It's especially sad because this was -- of course -- the absolute cutest chick of the batch, an extra fluffy-puffy yellow-gold one, a top contestant in the Most Likely To Be Mistaken For An Easter Decoration contest. Murphy's Law of Chicken Depredation says that they always get your favorite one first.
I have a little bantam hen who made a nest for herself on my patio. Every day some other hens would shove her out of the nest to lay their own eggs there, so I've had 3 weeks of tending her and checking her nest every night in order to remove the unwanted new eggs. I was so happy when her eggs began to hatch and I took the feed bucket that held her nest and placed it all inside a plastic-bottomed wire rabbit cage. I didn't want the other hens to interrupt her on this day while her 4 eggs hatched, I feared they would try to hurt the emerging chicks.

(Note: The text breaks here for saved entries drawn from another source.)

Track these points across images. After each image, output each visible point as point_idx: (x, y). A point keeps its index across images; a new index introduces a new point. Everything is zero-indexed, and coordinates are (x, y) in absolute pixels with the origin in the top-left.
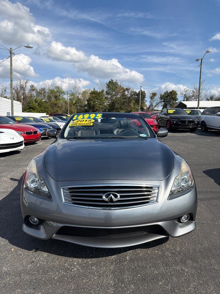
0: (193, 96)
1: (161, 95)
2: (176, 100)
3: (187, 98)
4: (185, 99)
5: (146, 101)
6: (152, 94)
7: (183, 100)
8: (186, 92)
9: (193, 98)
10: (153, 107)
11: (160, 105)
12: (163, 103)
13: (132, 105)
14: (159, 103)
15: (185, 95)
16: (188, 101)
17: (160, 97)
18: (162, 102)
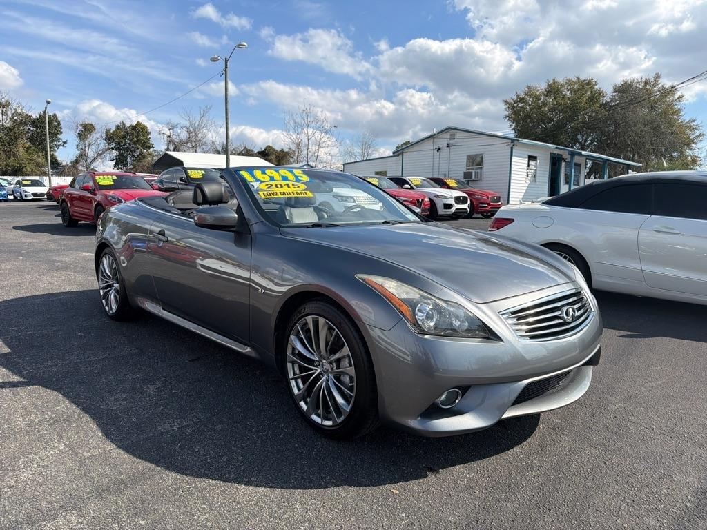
0: (188, 140)
1: (108, 131)
2: (149, 148)
3: (174, 144)
4: (171, 147)
5: (65, 143)
6: (82, 125)
7: (166, 147)
8: (171, 131)
9: (189, 145)
10: (89, 161)
11: (108, 158)
12: (113, 151)
13: (21, 151)
14: (103, 152)
15: (169, 137)
16: (178, 151)
17: (104, 136)
18: (112, 149)
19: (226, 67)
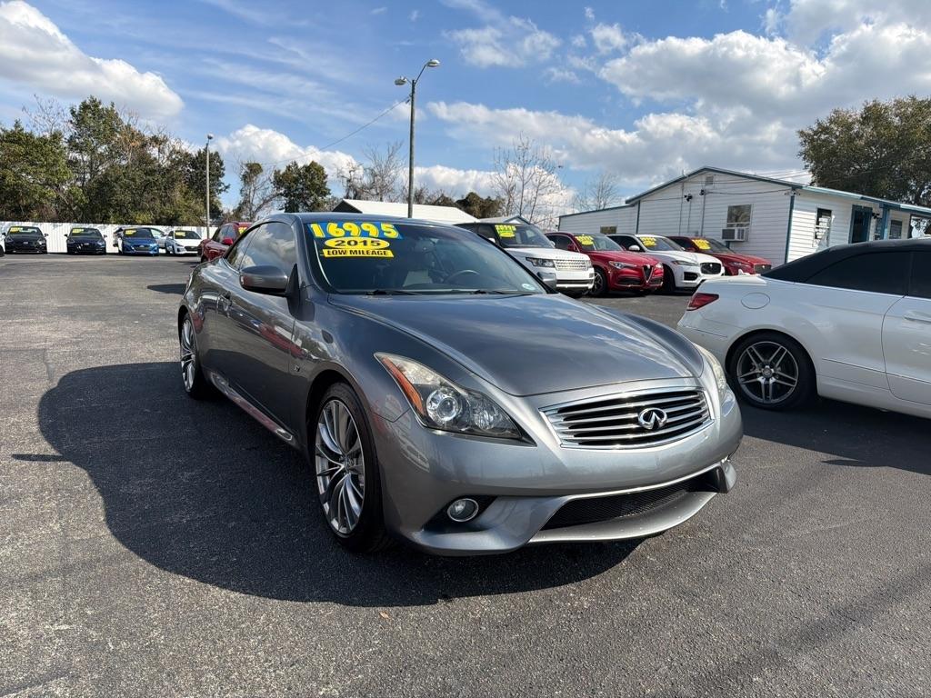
0: (372, 186)
1: (277, 173)
2: (325, 194)
3: (355, 190)
4: (352, 194)
5: (227, 187)
6: (247, 165)
7: (345, 194)
8: (352, 173)
9: (373, 191)
10: (254, 209)
11: (276, 206)
12: (283, 198)
13: (177, 196)
14: (271, 199)
15: (349, 181)
16: (359, 199)
17: (272, 178)
18: (281, 194)
19: (413, 92)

The first to hatch was a pretty striped EE type chick, next was this fluffy yellow one. Late last night a third striped chick hatched, and one last green egg still had a chick working its way out.
This morning I found the yellow chick about 12 inches away from the nest, dead, with just its head & neck slicked down with slime. The rest of its body was still so pretty & puffy. That's how I knew it was a victim of a snake, probably a red corn snake, they will catch & kill a chick, then try to swallow it, get up to the shoulders, and spit it out. Maybe because it's too big to swallow, maybe the hen was pecking at it in defense.

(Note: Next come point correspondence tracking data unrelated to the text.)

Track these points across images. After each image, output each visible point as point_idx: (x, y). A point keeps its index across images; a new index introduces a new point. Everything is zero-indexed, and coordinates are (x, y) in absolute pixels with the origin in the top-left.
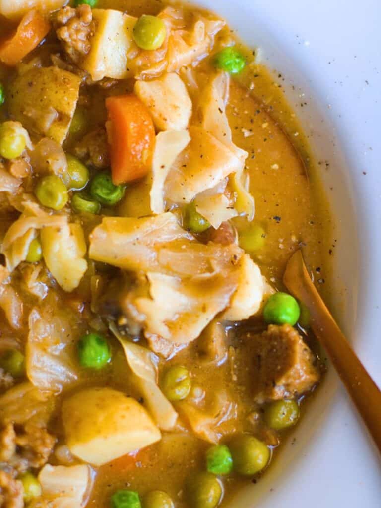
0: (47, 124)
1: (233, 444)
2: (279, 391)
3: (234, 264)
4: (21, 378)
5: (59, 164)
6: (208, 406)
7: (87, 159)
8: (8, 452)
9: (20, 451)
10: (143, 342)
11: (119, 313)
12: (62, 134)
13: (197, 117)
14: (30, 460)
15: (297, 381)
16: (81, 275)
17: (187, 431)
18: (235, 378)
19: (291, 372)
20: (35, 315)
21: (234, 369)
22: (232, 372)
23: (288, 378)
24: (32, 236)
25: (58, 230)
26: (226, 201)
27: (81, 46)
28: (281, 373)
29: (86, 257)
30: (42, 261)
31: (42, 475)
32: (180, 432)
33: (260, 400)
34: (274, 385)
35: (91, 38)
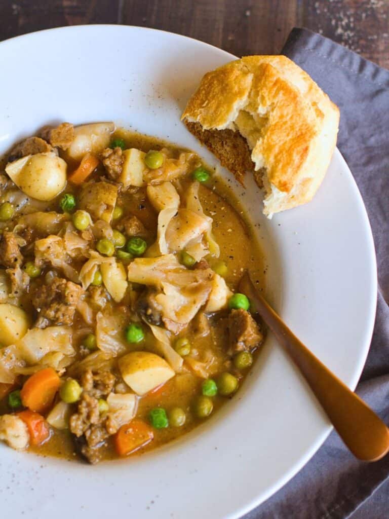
0: (101, 212)
1: (217, 378)
2: (241, 345)
3: (210, 279)
4: (95, 349)
5: (109, 233)
6: (201, 358)
7: (124, 232)
8: (89, 385)
9: (96, 385)
10: (162, 325)
11: (147, 306)
12: (109, 217)
13: (183, 204)
14: (102, 390)
15: (250, 338)
16: (124, 290)
17: (190, 372)
18: (215, 343)
19: (246, 333)
20: (100, 315)
21: (214, 339)
22: (213, 340)
23: (245, 336)
24: (96, 269)
25: (110, 264)
27: (118, 169)
28: (240, 335)
29: (127, 279)
30: (103, 285)
31: (109, 399)
32: (187, 373)
33: (230, 353)
34: (237, 342)
35: (122, 165)
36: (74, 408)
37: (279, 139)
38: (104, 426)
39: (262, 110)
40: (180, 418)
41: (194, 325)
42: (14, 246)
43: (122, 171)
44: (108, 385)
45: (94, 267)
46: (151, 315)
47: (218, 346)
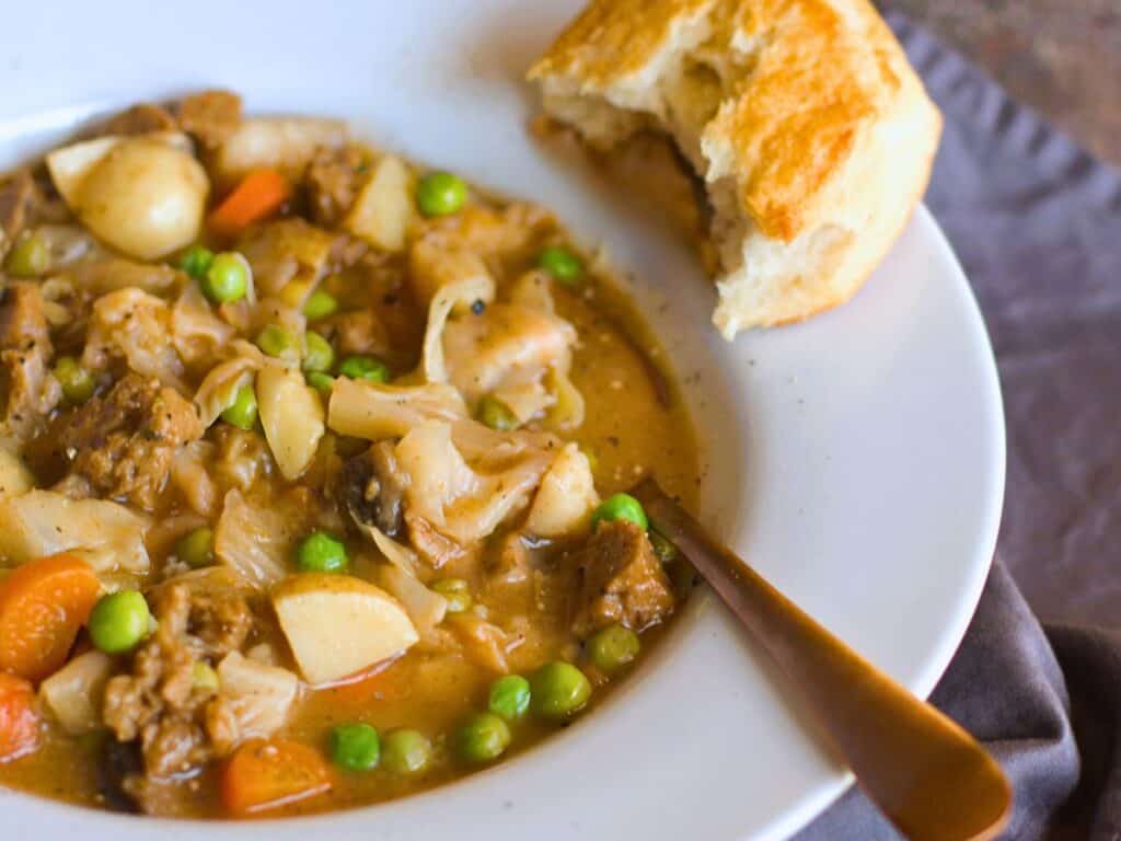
0: (281, 280)
2: (610, 607)
3: (549, 449)
7: (335, 338)
8: (177, 619)
9: (195, 626)
10: (405, 538)
11: (369, 473)
14: (208, 642)
15: (643, 587)
16: (313, 441)
17: (460, 647)
18: (541, 606)
19: (631, 569)
20: (232, 496)
21: (541, 596)
22: (537, 598)
23: (628, 576)
24: (245, 378)
25: (286, 371)
26: (539, 389)
27: (342, 195)
28: (615, 574)
29: (325, 423)
30: (258, 428)
31: (223, 665)
32: (450, 650)
33: (578, 628)
34: (603, 592)
35: (357, 190)
36: (125, 663)
37: (780, 107)
38: (201, 722)
39: (741, 42)
40: (416, 754)
41: (489, 556)
42: (34, 314)
43: (353, 205)
44: (230, 624)
45: (241, 372)
46: (377, 501)
47: (546, 612)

Another chick, the first to hatch, was also dead but still in the nest. I don't know if the snake also killed it, it was fluffy all over. Maybe it did but didn't attempt to swallow it, maybe the hen crushed it in her efforts to defend them from the snake. The third chick was all right, and is the only survivor of the clutch. The last chick got out of the shell this morning, but died before it could ever dry off. It had some goo around its umbilicus, it had other problems.
I will be bringing this hen & her surviving chick indoors each night for a while, at least until it's past snake-eating size. And maybe set out signs for the snakes saying "Eat THIS (mice) Not This (my chickies!)" I can't fault the snake, I actually like these kinds of snakes & we keep 2 that I've caught in my yard as pets. I raise mice to feed them, you think they'd put a good word in for us with their wild cousins. All of these red corn snakes I've encountered have been very docile and easy to catch with my bare hands. Which I do whenever I see them, and take them to release, with permission, at local nature centers.
I'm sharing all this because I know you all can sympathize & understand. And also as a cautionary tale, to consider keeping your chicks in snake-proof containers, especially overnight.